An Introvert Abroad: The Benefits of Foreign Study from Someone Once Reluctant
During my freshman year at the University of New Haven, advertisements for the study abroad program were everywhere. The Prato campus staff manned tables at events, sent out emails, and even appeared in classes to explain the benefits of studying internationally. It was inescapable, and I vehemently refused to listen. I’d made up my mind already. Studying abroad wasn’t for me and it never would be.
Aside from whatever my father yelled at the television, I did not know a word of Italian, and the prospect of trying to navigate a place while not knowing the language terrified me. Not only that, but I was a loner by nature, and if I wasn’t going to be out in Italy every night drinking with friends or participating in outdoor activities with my classmates, what was the point? What if I got lost? What if I got kidnapped? No way. Someone else might want to study abroad, but that person was not me.
Then my mom found out about my decision and did what all moms are best at: Pressure.

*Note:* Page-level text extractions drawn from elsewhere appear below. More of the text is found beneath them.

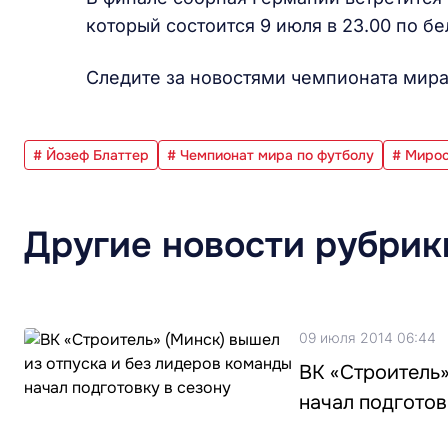
который состоится 9 июля в 23.00 по б
Следите за новостями чемпионата мира 
# Йозеф Блаттер
# Чемпионат мира по футболу
# Мирос
Другие новости рубрик
09 июля 2014 06:44
ВК «Строитель»
начал подготов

“You love travel,” she said. It was true, but every previous excursion was with someone else. What if the experience was different and I hated it? It wasn’t like I could just go home. Home was a several-hour, thousands-of-dollars flight away.

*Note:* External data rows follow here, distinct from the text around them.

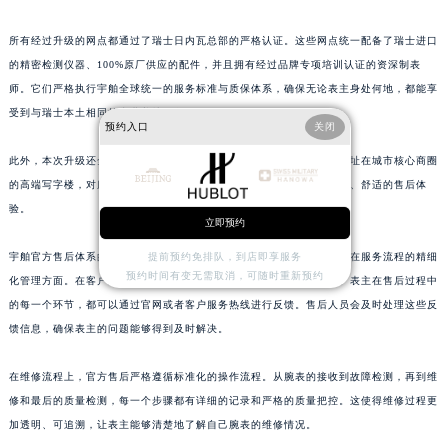
山东省淄博市张店区金晶大道宇舶售后服务中心（需提前预约）
所有经过升级的网点都通过了瑞士日内瓦总部的严格认证。这些网点统一配备了瑞士进口
上海市黄浦区南京东路299号宏伊国际广场写字楼8层806室宇舶售后服务中心（需提前预约）
的精密检测仪器、100%原厂供应的配件，并且拥有经过品牌专项培训认证的资深制表
上海市徐汇区虹桥路3号港汇中心2座37层3705室宇舶售后服务中心（需提前预约）
师。它们严格执行宇舶全球统一的服务标准与质保体系，确保无论表主身处何地，都能享
浙江省杭州市上城区钱江路1366号华润大厦A座5层503-5室宇舶售后服务中心（需提前预约）
受到与瑞士本土相同的专业养护服务。
预约入口
关闭
浙江省湖州市吴兴区劳动路宇舶售后服务中心（需提前预约）
浙江省嘉兴市南湖区广益路705号嘉兴世界贸易中心A座13层1304室宇舶售后服务中心（需提前预约）
此外，本次升级还全面加强了网点的私密性与舒适度。新的网点大多选址在城市核心商圈
的高端写字楼，对服务空间的布局进行了优化，为表主提供了更加安心、舒适的售后体
浙江省金华市金东区东市南街777号金华万达广场4号楼22楼2209室宇舶售后服务中心（需提前预约）
验。
浙江省丽水市莲都区解放街宇舶售后服务中心（需提前预约）
立即预约
浙江省宁波市江北区大闸南路500号来福士广场办公楼20层2009室宇舶售后服务中心（需提前预约）
提前预约免排队，到店即享服务
宇舶官方售后体系的优化升级，不仅体现在硬件设施的提升上，还体现在服务流程的精细
浙江省衢州市柯城区上街宇舶售后服务中心（需提前预约）
预约时间有变无需取消，可随时重新预约
化管理方面。在客户服务方面，官方建立了更加完善的客户反馈机制。表主在售后过程中
浙江省绍兴市越城区胜利东路379号世茂天际中心写字楼8层805室宇舶售后服务中心（需提前预约）
的每一个环节，都可以通过官网或者客户服务热线进行反馈。售后人员会及时处理这些反
浙江省舟山市定海区解放东路宇舶售后服务中心（需提前预约）
馈信息，确保表主的问题能够得到及时解决。
澳门特别行政区大堂区议事亭前地（新马路）宇舶售后服务中心（需提前预约）
在维修流程上，官方售后严格遵循标准化的操作流程。从腕表的接收到故障检测，再到维
澳门特别行政区风顺堂区南湾大马路宇舶售后服务中心（需提前预约）
修和最后的质量检测，每一个步骤都有详细的记录和严格的质量把控。这使得维修过程更
澳门特别行政区花地玛堂区关闸广场宇舶售后服务中心（需提前预约）
加透明、可追溯，让表主能够清楚地了解自己腕表的维修情况。
澳门特别行政区花王堂区大三巴商圈宇舶售后服务中心（需提前预约）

But my mother was not convinced, and refused to relent.
I didn’t go abroad freshman year or my first semester of sophomore year. By that point, I told my mother I would think about it. I went to the study abroad office and voiced my concerns to them.
They were incredibly understanding. They reassured me that, aside from taking an elementary Italian course to learn the basics, I didn’t need to worry about knowing any Italian while I was there. Many people in the area surrounding Prato knew enough English for me to be comfortable and safe. They also told me that every Friday there would be an excursion hosted by the school, going to different places in the region. That got my attention.

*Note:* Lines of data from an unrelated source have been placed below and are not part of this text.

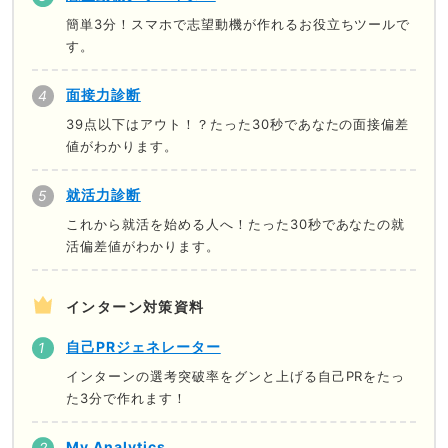
簡単3分！スマホで志望動機が作れるお役立ちツールで
す。
面接力診断
39点以下はアウト！？たった30秒であなたの面接偏差
値がわかります。
就活力診断
これから就活を始める人へ！たった30秒であなたの就
活偏差値がわかります。
インターン対策資料
自己PRジェネレーター
インターンの選考突破率をグンと上げる自己PRをたっ
た3分で作れます！
My Analytics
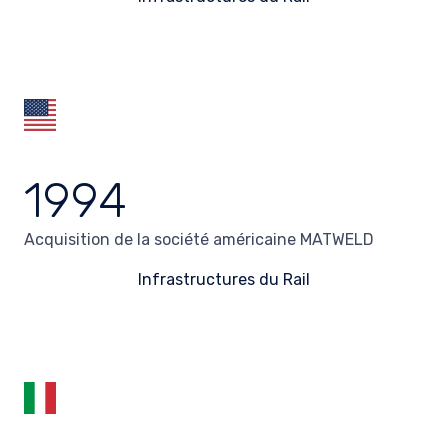
1994
Acquisition de la société américaine MATWELD
Infrastructures du Rail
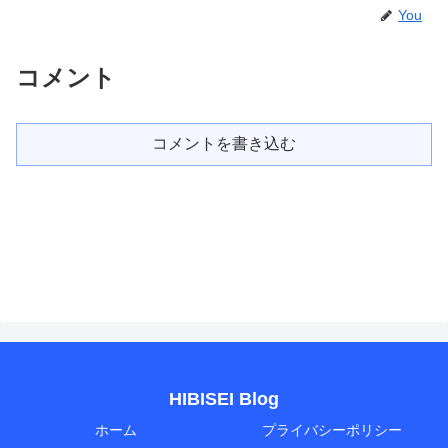
You
コメント
コメントを書き込む
HIBISEI Blog
ホーム
プライバシーポリシー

So, after a lot of questions and a lot of begging on my mother’s part, I went.
I loved it.
All the worries I had before going almost instantly melted away once I settled in. Not only was it easy to get around, but I felt safer there than I ever did in the United States. Learning a new language and culture provided me with an insight I never had before, and I grew quickly accustomed to the casual daily routine.
The food was fantastic, the cities were beautiful, and the people were friendly. I traveled everywhere I could, whenever I could. I went to Pisa, Florence, Lucca, and Pistoia. Over the fall break, I even went to Naples, Rome, and Venice. I saw the ruins of Pompeii, the Colosseum, the Grand Canal, and I didn’t need to pay any extra tuition to do it. Abroad, I was in charge.
Maybe I didn’t play soccer with my classmates or go out drinking with friends, but I didn’t want to. I did what I wanted when I wanted to, and, most importantly, I did it at my own pace. Studying abroad granted me autonomy as I’d never had before, and if I had the chance to go back again, I would do it in a heartbeat.